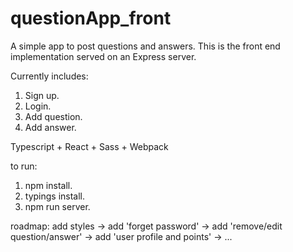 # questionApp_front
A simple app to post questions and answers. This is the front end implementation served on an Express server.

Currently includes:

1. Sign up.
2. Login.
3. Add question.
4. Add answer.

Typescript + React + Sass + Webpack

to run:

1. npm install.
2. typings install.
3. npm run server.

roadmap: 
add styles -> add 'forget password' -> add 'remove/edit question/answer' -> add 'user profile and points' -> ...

---

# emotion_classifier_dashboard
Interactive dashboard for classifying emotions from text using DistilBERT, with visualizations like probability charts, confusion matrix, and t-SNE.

__Problem description__: In the listing above, find the line containing "# questionApp_front" and the line containing "add styles ->", then output those two lines and everything between them exactly as written, without the images.

__Completed exercise__:
 # questionApp_front
A simple app to post questions and answers. This is the front end implementation served on an Express server.

Currently includes:

1. Sign up.
2. Login.
3. Add question.
4. Add answer.

Typescript + React + Sass + Webpack

to run:

1. npm install.
2. typings install.
3. npm run server.

roadmap: 
add styles -> add 'forget password' -> add 'remove/edit question/answer' -> add 'user profile and points' -> ...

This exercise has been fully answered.